Economic times may require parents talk with kids about wish lists

2008-12-12 / Lifestyles

As fears about the economy and employment grow stronger, parents should talk to their children about their financial situation and how it may affect holiday wish lists.

"Children do hear about the economic situation, but may not understand why it's happening or what it means," said Dr. John Sargent, professor in the Menninger Department of Psychiatry and Behavioral Sciences at Baylor College of Medicine and director of child and adolescent psychiatry at Ben Taub General Hospital.

"They also have feelings of uncertainty and fear about their family's situation, so it's important to have a conversation with them."

It's natural for parents to want to limit their spending as a way of protecting future financial stability. Parents should discuss their own financial situation among themselves and agree on how much they will spend this year during the holidays. Then, parents can have a conversation with their children to be sure they understand the situation and the holiday spending plan.

"Understand that children may be disappointed or confused by the situation. It's important to explain that their family is not the only one going through this, and that the family will get through the financial situation together," said Sargent.

Parents might be overcome with guilt and anger for not being able to afford each item on their little ones' holiday wish lists. An angry reaction to this guilt may be upsetting to a young child, he said.

"Many parents will react by angrily telling their children they can't afford the item they want," said Sargent.

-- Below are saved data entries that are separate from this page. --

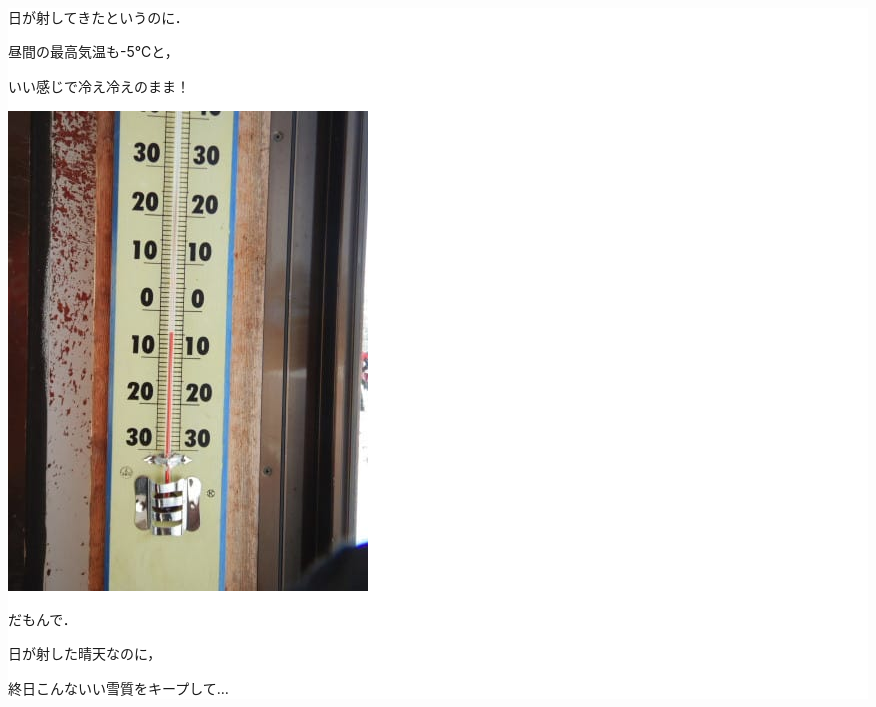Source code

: 





日が射してきたというのに．


昼間の最高気温も-5℃と，


いい感じで冷え冷えのまま！




![f17e8f646788ee0938e05b0382484470.jpg](images/f17e8f646788ee0938e05b0382484470.jpg)




だもんで．


日が射した晴天なのに，


終日こんないい雪質をキープして…



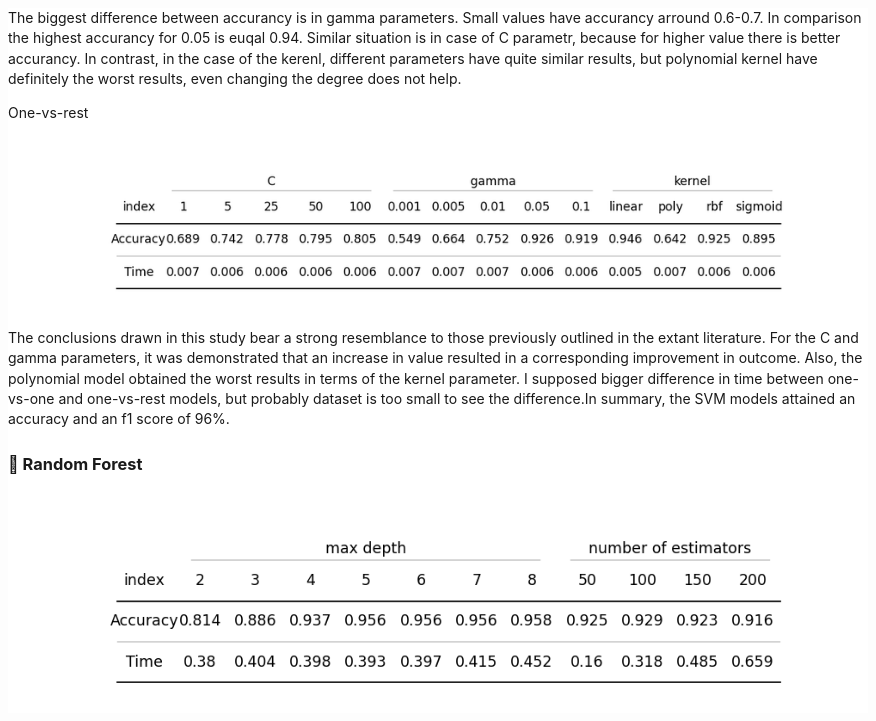 The biggest difference between accurancy is in gamma parameters. Small values have accurancy arround 0.6-0.7. In comparison the highest accurancy for 0.05 is euqal 0.94. Similar situation is in case of C parametr, because for higher value there is better accurancy. In contrast, in the case of the kerenl, different parameters have quite similar results, but polynomial kernel have definitely the worst results, even changing the degree does not help.

One-vs-rest

![figure4](Figure4.png)

The conclusions drawn in this study bear a strong resemblance to those previously outlined in the extant literature. For the C and gamma parameters, it was demonstrated that an increase in value resulted in a corresponding improvement in outcome. Also, the polynomial model obtained the worst results in terms of the kernel parameter. I supposed bigger difference in time between one-vs-one and one-vs-rest models, but probably dataset is too small to see the difference.In summary, the SVM models attained an accuracy and an f1 score of 96%.

### :small_blue_diamond: Random Forest

![figure5](Figure5.png)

Although parents may be upset or discouraged with their financial situation, children may feel that their parent is actually upset with them.

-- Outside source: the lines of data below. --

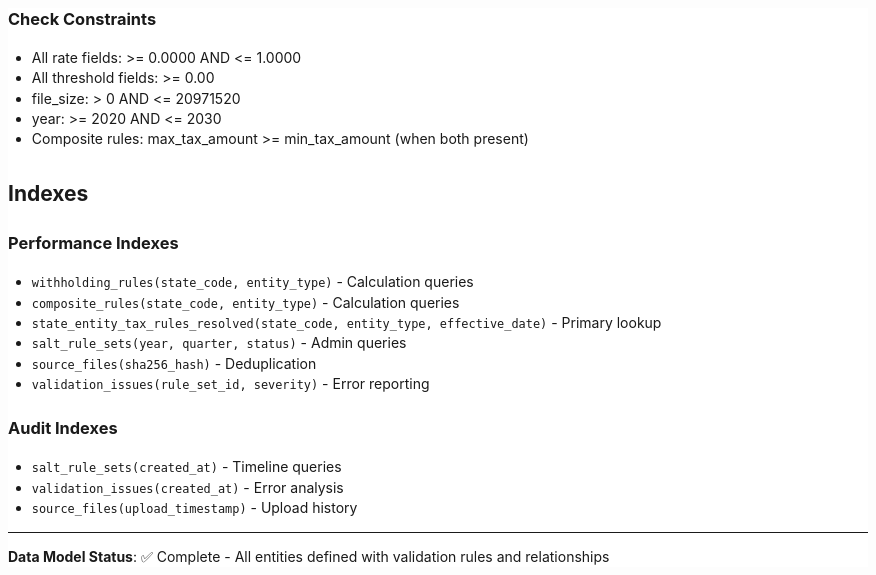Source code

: ### Check Constraints
- All rate fields: >= 0.0000 AND <= 1.0000
- All threshold fields: >= 0.00
- file_size: > 0 AND <= 20971520
- year: >= 2020 AND <= 2030
- Composite rules: max_tax_amount >= min_tax_amount (when both present)

## Indexes

### Performance Indexes
- `withholding_rules(state_code, entity_type)` - Calculation queries
- `composite_rules(state_code, entity_type)` - Calculation queries
- `state_entity_tax_rules_resolved(state_code, entity_type, effective_date)` - Primary lookup
- `salt_rule_sets(year, quarter, status)` - Admin queries
- `source_files(sha256_hash)` - Deduplication
- `validation_issues(rule_set_id, severity)` - Error reporting

### Audit Indexes
- `salt_rule_sets(created_at)` - Timeline queries
- `validation_issues(created_at)` - Error analysis
- `source_files(upload_timestamp)` - Upload history

---

**Data Model Status**: ✅ Complete - All entities defined with validation rules and relationships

"There is nothing wrong with children asking for things they want, but it is also impossible for parents to indulge in their every wish or demand. Not granting every wish does not make you a bad parent," said Sargent.

If the holiday wishes turn into temper tantrums at the toy store, Sargent says the best way to deal with them is to ignore them. Recommend that the child add the item to the wish list, but don't snap at the child. If you do, it may be a sign there are other stresses in your life. Going together for a walk or to the playground is a good way to cool off and distract kids from talking about gifts they've seen on television or in catalogs, he said.

Sargent recommends slowing things down if the stress is overwhelming, as it can lead to overall poor health. Planning early holiday shopping can help alleviate some of the stress, as well as preparing and sticking to a list that fits in the budget. If the holidays are causing a real sense of despair, Sargent recommends seeking help and getting a mental health assessment. Depression can increase during this time of year, and any suicidal thoughts should be taken seriously.